The study also mentions ways in which drivers attempt to combat the information asymmetry that defines their relationship with Uber. Hidden cameras!

A fare is “guaranteed” through the credit card a customer has on file, but Uber sometimes retracts it from a driver’s earnings if the company decides that the driver has erred. For example, a passenger may complain about an “inefficient” route. However, there may be physical obstacles invisible to the navigation system; passengers also sometimes instruct drivers to deviate from the GPS-suggested route, or ask for multiple drop-off points for a group of passengers. Some drivers have begun to self-monitor by acquiring dash-cams that face the passenger, so they can use their own surveillant “data” to produce a counter-narrative to the one that Uber presents. Others track their rides manually or through another app in order to verify their pay records. In lieu of other forms of empowerment, dash-cams and alternative logs enable drivers to resist Uber’s power to interpret events unilaterally.
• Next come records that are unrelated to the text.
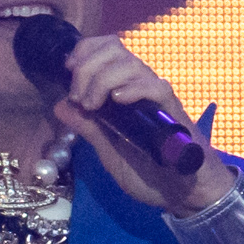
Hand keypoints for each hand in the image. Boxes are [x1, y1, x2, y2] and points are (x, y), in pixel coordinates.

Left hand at [50, 33, 234, 213]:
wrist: (183, 193)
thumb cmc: (149, 172)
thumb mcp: (108, 151)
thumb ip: (87, 128)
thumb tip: (60, 106)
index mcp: (124, 89)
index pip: (106, 49)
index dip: (85, 50)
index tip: (68, 68)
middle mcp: (140, 86)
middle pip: (114, 49)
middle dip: (87, 66)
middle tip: (79, 98)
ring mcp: (156, 97)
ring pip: (131, 64)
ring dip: (103, 79)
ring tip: (93, 105)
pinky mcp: (171, 111)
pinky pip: (156, 87)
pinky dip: (134, 88)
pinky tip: (118, 100)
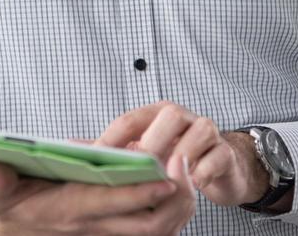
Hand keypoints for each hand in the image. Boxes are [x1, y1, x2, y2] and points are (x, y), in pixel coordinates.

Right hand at [0, 151, 195, 234]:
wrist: (17, 226)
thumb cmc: (14, 201)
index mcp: (71, 210)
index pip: (112, 203)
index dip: (140, 191)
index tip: (165, 173)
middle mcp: (96, 226)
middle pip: (148, 224)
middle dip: (172, 199)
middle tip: (186, 165)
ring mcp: (109, 232)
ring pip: (157, 229)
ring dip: (179, 205)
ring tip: (189, 169)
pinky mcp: (116, 229)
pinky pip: (155, 228)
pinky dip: (173, 211)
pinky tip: (181, 183)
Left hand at [97, 101, 270, 206]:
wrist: (219, 166)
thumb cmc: (174, 155)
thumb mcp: (143, 149)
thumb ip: (113, 149)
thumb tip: (73, 147)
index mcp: (156, 114)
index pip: (131, 119)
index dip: (113, 137)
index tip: (97, 157)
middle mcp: (182, 117)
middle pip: (169, 115)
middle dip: (152, 142)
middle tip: (139, 167)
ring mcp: (206, 131)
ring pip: (199, 130)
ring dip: (182, 153)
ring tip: (167, 175)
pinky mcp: (224, 152)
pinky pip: (217, 156)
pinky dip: (204, 170)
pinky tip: (193, 183)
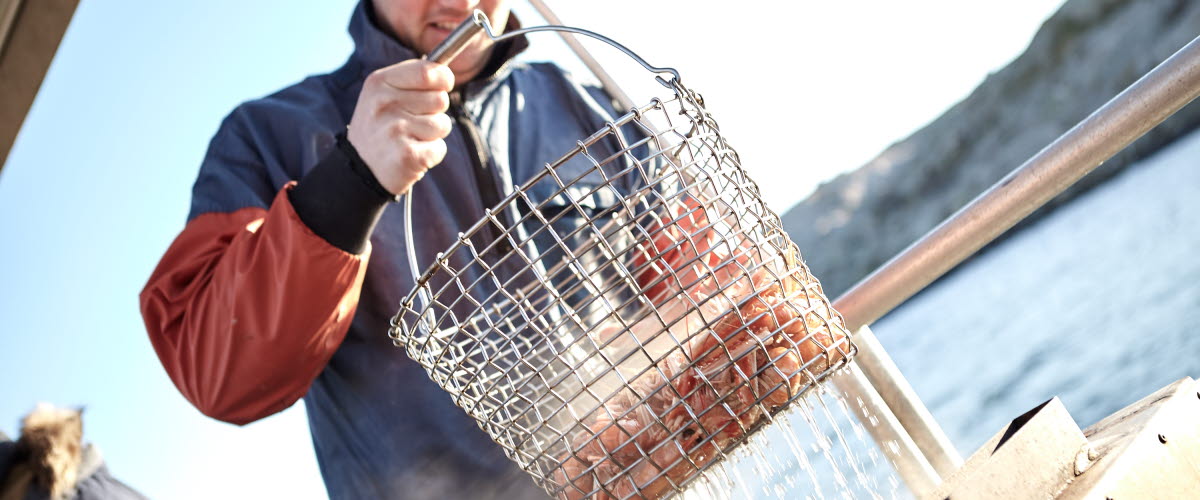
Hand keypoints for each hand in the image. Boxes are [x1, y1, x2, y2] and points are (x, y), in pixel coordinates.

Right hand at [346, 60, 454, 195]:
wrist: (359, 168)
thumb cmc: (381, 126)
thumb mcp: (384, 93)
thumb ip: (413, 78)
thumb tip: (446, 73)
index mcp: (379, 82)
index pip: (428, 72)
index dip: (444, 79)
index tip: (443, 86)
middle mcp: (385, 103)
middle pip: (440, 99)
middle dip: (435, 111)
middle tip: (412, 121)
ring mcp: (395, 130)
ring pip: (443, 125)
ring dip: (433, 135)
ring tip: (410, 138)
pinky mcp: (407, 155)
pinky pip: (440, 148)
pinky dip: (432, 154)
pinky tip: (412, 154)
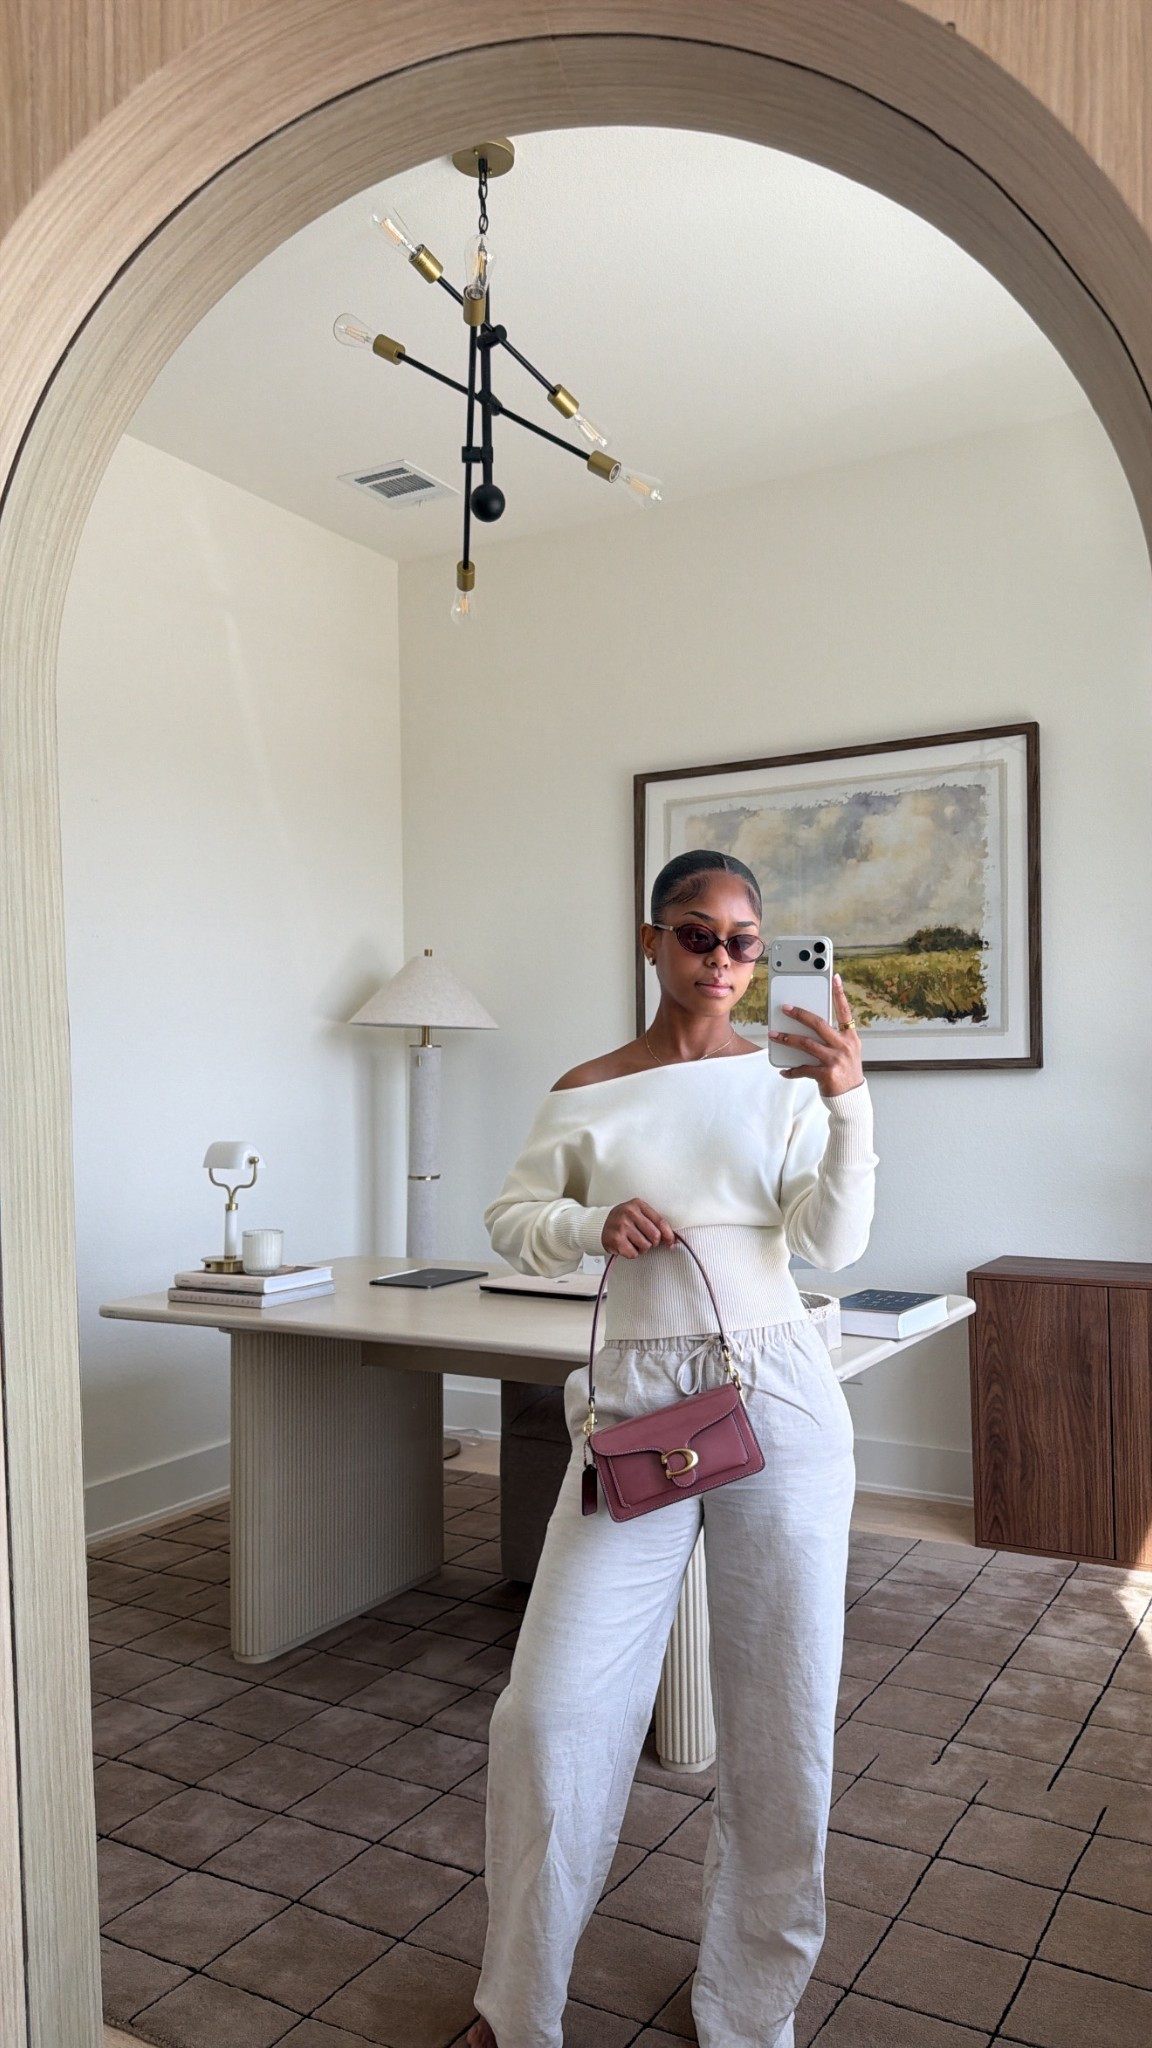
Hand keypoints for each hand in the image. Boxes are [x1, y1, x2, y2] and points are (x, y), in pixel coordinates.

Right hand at [601, 1198, 676, 1257]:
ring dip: (642, 1248)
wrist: (599, 1225)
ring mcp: (621, 1226)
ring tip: (633, 1242)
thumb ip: (655, 1223)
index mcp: (638, 1205)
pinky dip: (632, 1253)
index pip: (660, 1221)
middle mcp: (629, 1213)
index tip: (671, 1242)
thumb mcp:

This seems, however, more like last-resort recourse. It’s hard to imagine a situation in which a company that will kick you out of its system for dropping below a 4.6 rating would be supportive, in the long term, of a driver that presented unofficial passenger surveillance footage to contradict a fare claim. But, then again, such a driver might be less inclined to enthusiastically carry out the emotional labor required to maintain such a high rating, or might become bitter over time, in which case the ratings system, with the help of passengers, will sort things out on Uber’s behalf.

Anyway, this is how attempts to regain leverage seem to be starting, with anonymous communication in public and private and with individual attempts at data collection outside of the Uber app. It’s network versus network. It’s app versus app! What will companies like Uber do if these things blossom? A sufficiently massive public forum of disgruntled drivers could become a real problem in Uber’s attempts to find and retain drivers. A larger shadow-network of Uber drivers talking to each other and comparing their experiences could make attempts to manage and contain driver complaints through an email tree less tenable — perhaps more effectively than some Uber drivers’ explicit attempts at labor action. Likewise, Uber might be motivated to discourage drivers from monitoring passengers or making any types of recordings, or from banding together to collect alternate data — about pay, rides, etc — using other apps, because such a thing could be legitimately empowering.
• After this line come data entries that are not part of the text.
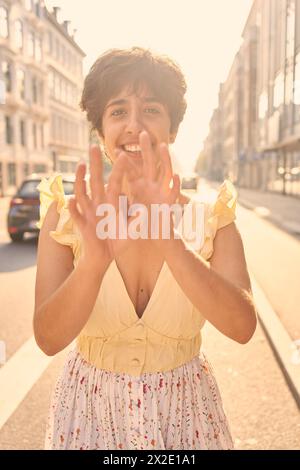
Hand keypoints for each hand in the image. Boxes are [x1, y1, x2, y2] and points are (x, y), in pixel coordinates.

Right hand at [68, 145, 130, 267]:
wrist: (105, 257)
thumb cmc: (118, 240)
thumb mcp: (132, 229)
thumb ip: (138, 219)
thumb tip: (145, 208)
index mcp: (111, 202)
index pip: (115, 182)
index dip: (118, 170)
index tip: (122, 155)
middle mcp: (98, 204)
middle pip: (96, 180)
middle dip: (95, 164)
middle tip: (94, 146)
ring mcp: (88, 212)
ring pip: (83, 193)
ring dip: (81, 179)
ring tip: (81, 165)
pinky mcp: (82, 225)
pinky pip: (76, 215)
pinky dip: (73, 209)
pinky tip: (71, 200)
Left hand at [121, 130, 180, 239]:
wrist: (154, 240)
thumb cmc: (139, 227)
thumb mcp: (124, 212)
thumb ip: (119, 200)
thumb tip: (109, 187)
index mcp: (139, 189)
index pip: (131, 172)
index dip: (125, 162)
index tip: (117, 150)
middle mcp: (151, 188)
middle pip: (149, 165)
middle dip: (147, 149)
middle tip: (143, 133)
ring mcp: (161, 194)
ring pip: (164, 173)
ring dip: (164, 160)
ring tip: (162, 146)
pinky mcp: (169, 206)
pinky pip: (173, 195)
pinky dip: (175, 186)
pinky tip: (176, 177)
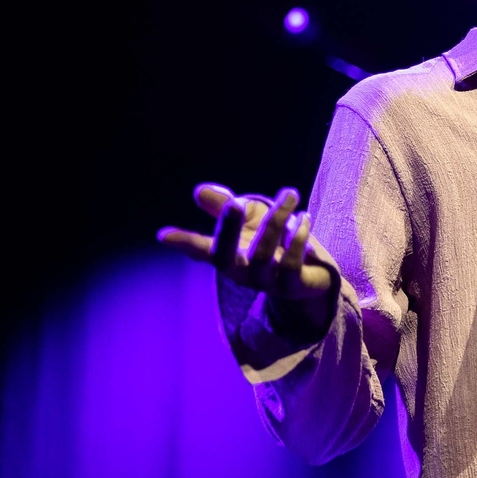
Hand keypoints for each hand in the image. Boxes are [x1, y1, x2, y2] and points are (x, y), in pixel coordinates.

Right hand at [157, 183, 334, 302]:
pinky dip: (298, 238)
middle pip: (226, 256)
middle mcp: (242, 272)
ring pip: (262, 253)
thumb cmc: (274, 241)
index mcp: (228, 256)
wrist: (312, 273)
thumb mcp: (251, 217)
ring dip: (277, 220)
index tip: (163, 235)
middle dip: (228, 230)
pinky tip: (303, 217)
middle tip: (234, 204)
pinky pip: (291, 264)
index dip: (184, 243)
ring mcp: (266, 282)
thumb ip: (226, 205)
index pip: (202, 250)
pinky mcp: (293, 286)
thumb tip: (199, 191)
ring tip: (289, 194)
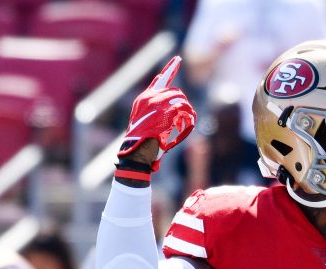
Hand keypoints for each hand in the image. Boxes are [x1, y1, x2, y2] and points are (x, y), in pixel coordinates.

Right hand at [118, 56, 196, 171]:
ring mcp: (157, 102)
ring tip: (183, 125)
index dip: (170, 69)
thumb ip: (157, 113)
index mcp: (144, 99)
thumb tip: (175, 108)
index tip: (178, 59)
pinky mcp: (164, 109)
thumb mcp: (148, 124)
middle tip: (183, 120)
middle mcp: (149, 97)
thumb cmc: (143, 143)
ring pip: (181, 98)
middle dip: (182, 105)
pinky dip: (188, 118)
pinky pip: (184, 108)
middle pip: (175, 92)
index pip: (160, 80)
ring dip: (186, 112)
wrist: (137, 151)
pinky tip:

New forms of labor communications are needed to address the inconsistencies of work that is characterized by algorithmic dynamism and ambiguous information flows to improve labor-platform relations. In a bricks- and-mortar workplace, the physical infrastructure is relatively reliable and unchanging. In a semi-digital workplace, small technical changes to the app’s interface, or built-in features that support a dynamic workplace, such as surge pricing and heat maps, can create ambiguity and confusion about worker (and passenger) expectations.
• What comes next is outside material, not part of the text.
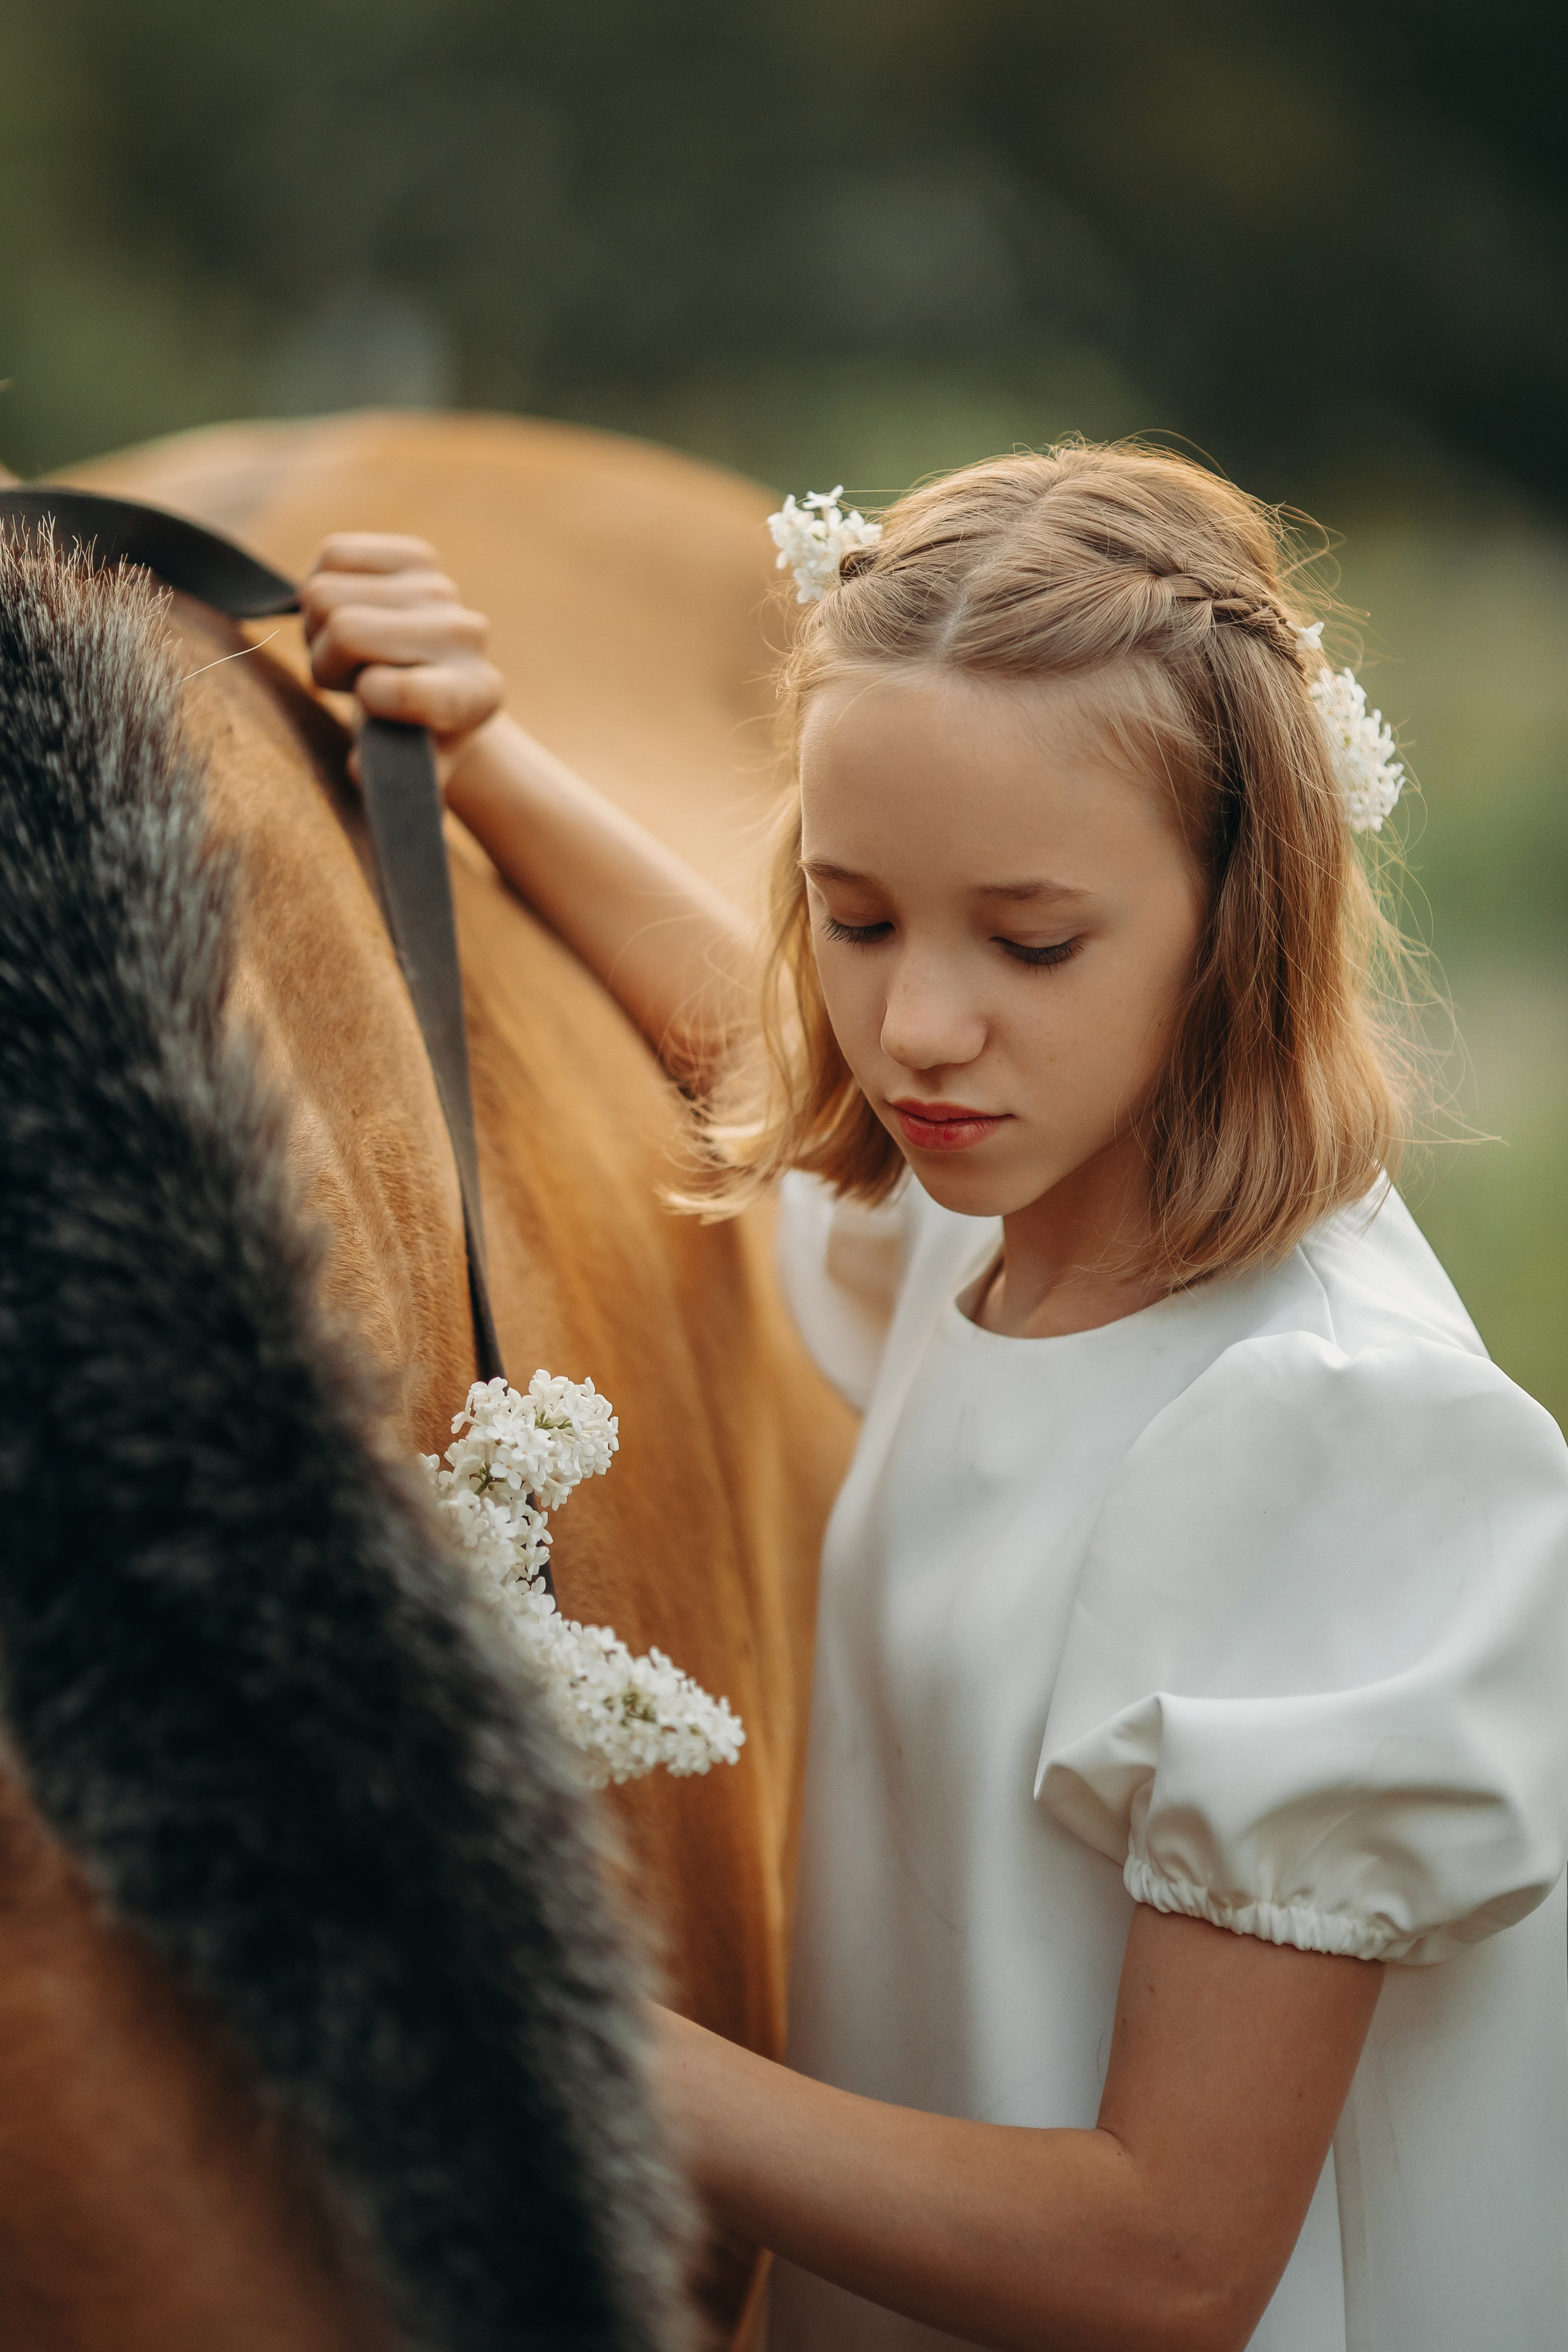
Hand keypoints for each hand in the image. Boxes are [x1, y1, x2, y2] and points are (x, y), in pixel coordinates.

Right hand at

When people in the startup world talk about “algorithmic labor unions,” or a “right to an API,” they might want to look at what people are already doing, and what they’re trying to achieve. (Also worth considering in this context: Airbnb’s effort to mobilize its own users for political gain).

What do they want?

The same data Uber has, at least!

When do they want it?

Before they’re replaced by machines and herded to the next app? Idk actually!!